Most of this story is a desperate race against time to stop Hedge from completing his mission, it works fairly well, although from time to time the characters seem to forget that they're racing against the clock. I also found Disreputable Dog's increasingly strange unwillingness to explain the threat to Lirael kinda infuriating. Is it really that hard to just tell them what's going on and not tap dance around the point? Is there some sort of magical spirit by-law that states you can never actually just tell people things but you have to lead them around until they find the information by other means? Most of the book manages to maintain a level of urgency and desperation that hovers on the edge of despair. You can't even blame them either as Hedge seems to have a plan B, C and D just to delay them another 5 minutes. Lucky for everyone that Lirael has learned to be quick on her feet and Sam is pretty damn relentless. It's a close run fight right down to the last chapter as they confront Hedge, his chief servant Chlorr and Hedge's master itself and I enjoyed it.
That said the book isn't perfect. Like I said I have a problem buying the romantic relationships that Mr. Nix is displaying. Additionally I needed more foreshadowing to buy Mogget's true nature. I mean it holds up when I think about it and poke at it... But this is something you build up a little more to. I'm the kind of guy who likes it when the reveal comes and I go “Of Course! Everything fits together now!” instead of “Wait... What? Where did that come from?” I also would have liked to spend more time with the characters. Like the first book Sabriel, I feel like Mr. Nix doesn't give us enough time with the characters and let us get to know them. That's offset by the amount of character work put into Lirael (although more work was put into Lirael then Sam but you can't have everything). Basically I guess I'm asking for another 50 pages that would just be character stuff for myself. I shouldn't carp to much about, at least Mr. Nix can bloody well finish a story and tell it well under a 1000 pages (That's right! I'm looking at you Sanderson! Way of Kings did not need to be that damn long! I read Mistborn, I know you can tell a story without rambling on like that!). In fact I kinda feel Abhorsen was cut off from Lirael for reasons of length as they really do tell separate parts of a single story. At least this one didn't end on a cliff hanger though.

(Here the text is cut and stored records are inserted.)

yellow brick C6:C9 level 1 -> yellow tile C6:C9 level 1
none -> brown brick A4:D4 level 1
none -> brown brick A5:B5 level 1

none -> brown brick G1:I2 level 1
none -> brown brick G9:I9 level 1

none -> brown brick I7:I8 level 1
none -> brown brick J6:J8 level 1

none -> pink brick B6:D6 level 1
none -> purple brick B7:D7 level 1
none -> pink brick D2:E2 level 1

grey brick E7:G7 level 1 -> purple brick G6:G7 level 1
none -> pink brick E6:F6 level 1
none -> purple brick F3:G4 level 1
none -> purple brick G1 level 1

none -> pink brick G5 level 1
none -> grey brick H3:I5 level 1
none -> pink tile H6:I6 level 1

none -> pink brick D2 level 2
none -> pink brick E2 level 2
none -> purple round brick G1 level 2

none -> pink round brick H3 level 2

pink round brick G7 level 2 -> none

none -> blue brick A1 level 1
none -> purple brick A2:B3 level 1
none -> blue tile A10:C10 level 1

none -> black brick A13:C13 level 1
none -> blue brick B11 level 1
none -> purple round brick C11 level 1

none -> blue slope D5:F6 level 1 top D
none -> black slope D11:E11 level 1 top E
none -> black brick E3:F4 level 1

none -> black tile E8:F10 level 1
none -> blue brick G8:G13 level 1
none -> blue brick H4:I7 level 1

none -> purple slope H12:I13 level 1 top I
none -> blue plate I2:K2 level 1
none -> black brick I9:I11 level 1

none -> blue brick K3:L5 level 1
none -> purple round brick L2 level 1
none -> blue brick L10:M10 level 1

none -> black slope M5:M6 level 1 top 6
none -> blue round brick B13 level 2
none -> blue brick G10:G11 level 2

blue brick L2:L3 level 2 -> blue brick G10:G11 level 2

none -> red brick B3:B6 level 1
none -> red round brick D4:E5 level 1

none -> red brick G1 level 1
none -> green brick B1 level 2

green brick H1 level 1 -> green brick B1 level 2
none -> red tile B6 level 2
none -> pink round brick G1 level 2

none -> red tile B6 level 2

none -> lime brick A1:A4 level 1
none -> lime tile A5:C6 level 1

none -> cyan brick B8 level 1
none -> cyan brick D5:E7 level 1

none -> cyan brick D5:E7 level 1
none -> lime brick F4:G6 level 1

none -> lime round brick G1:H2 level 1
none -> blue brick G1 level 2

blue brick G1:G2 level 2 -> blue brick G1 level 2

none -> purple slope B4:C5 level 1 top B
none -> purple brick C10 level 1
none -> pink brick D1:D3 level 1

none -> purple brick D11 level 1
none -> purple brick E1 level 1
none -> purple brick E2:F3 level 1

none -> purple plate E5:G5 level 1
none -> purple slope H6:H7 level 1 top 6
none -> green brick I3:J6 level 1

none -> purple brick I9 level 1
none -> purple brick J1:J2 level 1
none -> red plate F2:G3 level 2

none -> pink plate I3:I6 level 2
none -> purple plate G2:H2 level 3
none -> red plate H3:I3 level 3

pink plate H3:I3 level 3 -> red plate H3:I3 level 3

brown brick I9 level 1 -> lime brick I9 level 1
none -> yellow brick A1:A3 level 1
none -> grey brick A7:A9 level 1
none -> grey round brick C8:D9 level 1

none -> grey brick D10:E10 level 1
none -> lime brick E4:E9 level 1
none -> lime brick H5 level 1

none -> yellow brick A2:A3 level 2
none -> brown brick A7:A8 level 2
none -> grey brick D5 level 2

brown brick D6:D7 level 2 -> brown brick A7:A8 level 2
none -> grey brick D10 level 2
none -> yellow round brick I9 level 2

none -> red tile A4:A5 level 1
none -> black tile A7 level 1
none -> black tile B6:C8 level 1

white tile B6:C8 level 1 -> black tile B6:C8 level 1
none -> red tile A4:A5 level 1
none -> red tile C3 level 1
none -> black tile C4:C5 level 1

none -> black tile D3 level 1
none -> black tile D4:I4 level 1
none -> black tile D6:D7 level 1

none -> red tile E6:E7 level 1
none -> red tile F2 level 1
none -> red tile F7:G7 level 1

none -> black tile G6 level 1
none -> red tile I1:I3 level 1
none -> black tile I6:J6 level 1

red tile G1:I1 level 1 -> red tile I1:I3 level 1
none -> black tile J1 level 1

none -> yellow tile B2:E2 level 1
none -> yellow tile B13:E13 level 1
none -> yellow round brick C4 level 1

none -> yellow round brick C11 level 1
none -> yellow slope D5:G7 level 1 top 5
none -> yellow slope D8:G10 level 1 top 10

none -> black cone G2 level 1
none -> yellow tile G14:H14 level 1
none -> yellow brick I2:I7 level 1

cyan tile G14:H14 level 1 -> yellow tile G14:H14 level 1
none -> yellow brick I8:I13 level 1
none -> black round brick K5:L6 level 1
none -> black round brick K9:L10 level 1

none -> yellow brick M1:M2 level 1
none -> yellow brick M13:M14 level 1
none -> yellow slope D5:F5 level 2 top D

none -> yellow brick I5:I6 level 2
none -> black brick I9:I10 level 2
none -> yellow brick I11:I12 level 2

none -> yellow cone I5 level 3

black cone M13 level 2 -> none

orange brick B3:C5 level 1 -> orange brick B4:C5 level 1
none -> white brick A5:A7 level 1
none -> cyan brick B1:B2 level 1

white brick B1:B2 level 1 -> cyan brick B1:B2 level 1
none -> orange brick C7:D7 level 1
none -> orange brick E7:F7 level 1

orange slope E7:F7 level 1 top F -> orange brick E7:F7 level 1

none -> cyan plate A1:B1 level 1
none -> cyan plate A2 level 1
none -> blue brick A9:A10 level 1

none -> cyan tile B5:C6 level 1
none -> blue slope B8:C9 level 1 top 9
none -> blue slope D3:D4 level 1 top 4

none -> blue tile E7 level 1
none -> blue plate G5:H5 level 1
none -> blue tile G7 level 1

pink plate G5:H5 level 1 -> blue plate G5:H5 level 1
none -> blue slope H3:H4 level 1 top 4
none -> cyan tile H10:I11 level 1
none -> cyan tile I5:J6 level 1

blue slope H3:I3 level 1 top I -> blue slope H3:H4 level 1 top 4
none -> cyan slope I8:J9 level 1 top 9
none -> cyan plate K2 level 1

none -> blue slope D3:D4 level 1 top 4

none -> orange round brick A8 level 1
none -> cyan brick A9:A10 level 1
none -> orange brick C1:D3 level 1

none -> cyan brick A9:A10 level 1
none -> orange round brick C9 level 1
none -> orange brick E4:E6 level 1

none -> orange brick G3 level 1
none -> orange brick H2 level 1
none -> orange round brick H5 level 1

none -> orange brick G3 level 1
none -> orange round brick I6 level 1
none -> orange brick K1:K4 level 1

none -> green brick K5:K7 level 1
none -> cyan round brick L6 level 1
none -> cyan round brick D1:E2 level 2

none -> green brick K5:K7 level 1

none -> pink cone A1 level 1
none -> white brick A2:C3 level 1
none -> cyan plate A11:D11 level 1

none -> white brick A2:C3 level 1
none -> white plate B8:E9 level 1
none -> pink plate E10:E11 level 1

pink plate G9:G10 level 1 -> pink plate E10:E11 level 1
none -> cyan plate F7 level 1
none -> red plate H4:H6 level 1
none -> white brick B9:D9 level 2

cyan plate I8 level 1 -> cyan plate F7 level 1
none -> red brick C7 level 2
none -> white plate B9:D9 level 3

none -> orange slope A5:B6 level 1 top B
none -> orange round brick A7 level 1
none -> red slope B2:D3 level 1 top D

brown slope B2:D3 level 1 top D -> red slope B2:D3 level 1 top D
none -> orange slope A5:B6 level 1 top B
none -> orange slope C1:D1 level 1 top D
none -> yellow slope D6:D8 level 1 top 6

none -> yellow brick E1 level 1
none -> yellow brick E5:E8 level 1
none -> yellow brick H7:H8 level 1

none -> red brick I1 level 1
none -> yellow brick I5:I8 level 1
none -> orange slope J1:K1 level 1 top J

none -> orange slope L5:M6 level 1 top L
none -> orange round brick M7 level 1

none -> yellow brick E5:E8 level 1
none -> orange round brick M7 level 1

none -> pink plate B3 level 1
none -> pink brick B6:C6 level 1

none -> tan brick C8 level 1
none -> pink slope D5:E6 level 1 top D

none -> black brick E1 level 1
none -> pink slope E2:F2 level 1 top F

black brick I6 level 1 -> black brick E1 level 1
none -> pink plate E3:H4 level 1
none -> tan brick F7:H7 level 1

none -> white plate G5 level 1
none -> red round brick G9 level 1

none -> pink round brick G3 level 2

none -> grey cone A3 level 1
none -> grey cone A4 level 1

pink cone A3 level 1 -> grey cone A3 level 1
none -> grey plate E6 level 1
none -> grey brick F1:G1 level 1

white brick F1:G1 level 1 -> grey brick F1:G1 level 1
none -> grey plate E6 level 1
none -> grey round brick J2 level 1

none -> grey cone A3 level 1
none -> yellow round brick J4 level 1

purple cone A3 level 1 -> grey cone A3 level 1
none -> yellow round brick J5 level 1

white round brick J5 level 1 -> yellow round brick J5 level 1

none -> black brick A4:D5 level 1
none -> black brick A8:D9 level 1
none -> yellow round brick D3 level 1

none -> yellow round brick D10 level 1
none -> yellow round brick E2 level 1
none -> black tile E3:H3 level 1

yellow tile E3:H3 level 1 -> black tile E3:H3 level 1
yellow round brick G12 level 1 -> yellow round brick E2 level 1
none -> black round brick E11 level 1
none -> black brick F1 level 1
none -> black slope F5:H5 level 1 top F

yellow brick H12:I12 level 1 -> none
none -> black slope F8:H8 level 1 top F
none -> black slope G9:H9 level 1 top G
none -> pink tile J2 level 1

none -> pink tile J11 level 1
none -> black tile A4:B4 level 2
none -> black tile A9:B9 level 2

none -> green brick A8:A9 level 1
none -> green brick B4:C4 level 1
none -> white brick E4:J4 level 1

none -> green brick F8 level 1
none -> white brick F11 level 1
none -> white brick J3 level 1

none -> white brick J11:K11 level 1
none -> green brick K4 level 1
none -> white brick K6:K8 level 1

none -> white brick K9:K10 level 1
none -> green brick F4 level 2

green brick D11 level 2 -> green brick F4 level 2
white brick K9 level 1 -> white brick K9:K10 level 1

Everything considered though? I really liked this book, Lirael remains a favorite character that I hope to see more of and the book let Sam do the growing up he needed to address my issues with him. It also gave me thrilling heroics, incredible magic and a battle to save the world. It manages to make me believe that someone would choose to end the world for selfish and in the end pointless reasons. Because of these reasons Abhorsen gets an A. I really encourage everyone to give this series a shot.